INSTRUCTIONS FOR THE TASK –
The answer is a stretch of the material below, returned exactly: the line containing "Demolition Exterior*", the line containing "Is this a Tax", and all lines between.

---- RECORDS SHOWN

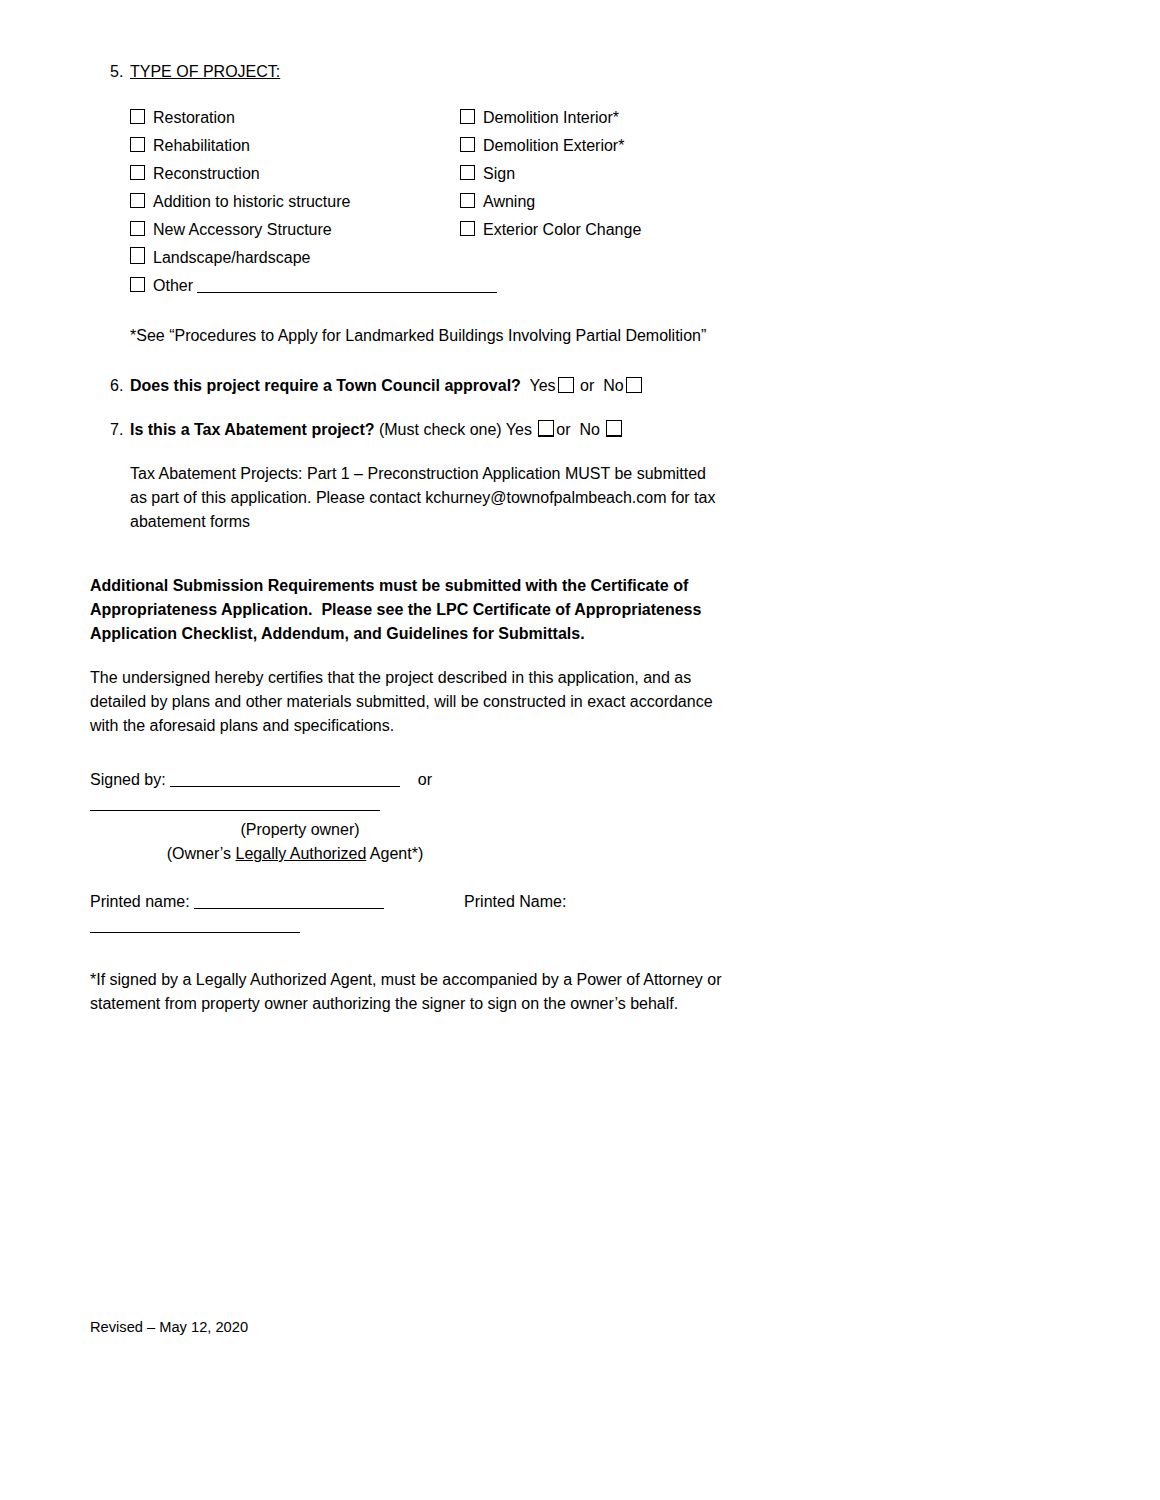5.
TYPE OF PROJECT:
Restoration
Rehabilitation
Reconstruction
Addition to historic structure
New Accessory Structure
Landscape/hardscape
Other
Demolition Interior*
Demolition Exterior*
Sign
Awning
Exterior Color Change
*See “Procedures to Apply for Landmarked Buildings Involving Partial Demolition”
6.
Does this project require a Town Council approval? Yes or No
7.
Is this a Tax Abatement project? (Must check one) Yes or No
Tax Abatement Projects: Part 1 – Preconstruction Application MUST be submitted as part of this application. Please contact kchurney@townofpalmbeach.com for tax abatement forms
Additional Submission Requirements must be submitted with the Certificate of Appropriateness Application. Please see the LPC Certificate of Appropriateness Application Checklist, Addendum, and Guidelines for Submittals.
The undersigned hereby certifies that the project described in this application, and as detailed by plans and other materials submitted, will be constructed in exact accordance with the aforesaid plans and specifications.
Signed by: or
(Property owner)(Owner’s Legally Authorized Agent*)
Printed name: Printed Name:
*If signed by a Legally Authorized Agent, must be accompanied by a Power of Attorney or statement from property owner authorizing the signer to sign on the owner’s behalf.
Revised – May 12, 2020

--------

SOLVED EXERCISE –
Demolition Exterior*
Sign
Awning
Exterior Color Change
*See “Procedures to Apply for Landmarked Buildings Involving Partial Demolition”
6.
Does this project require a Town Council approval? Yes or No
7.
Is this a Tax Abatement project? (Must check one) Yes or No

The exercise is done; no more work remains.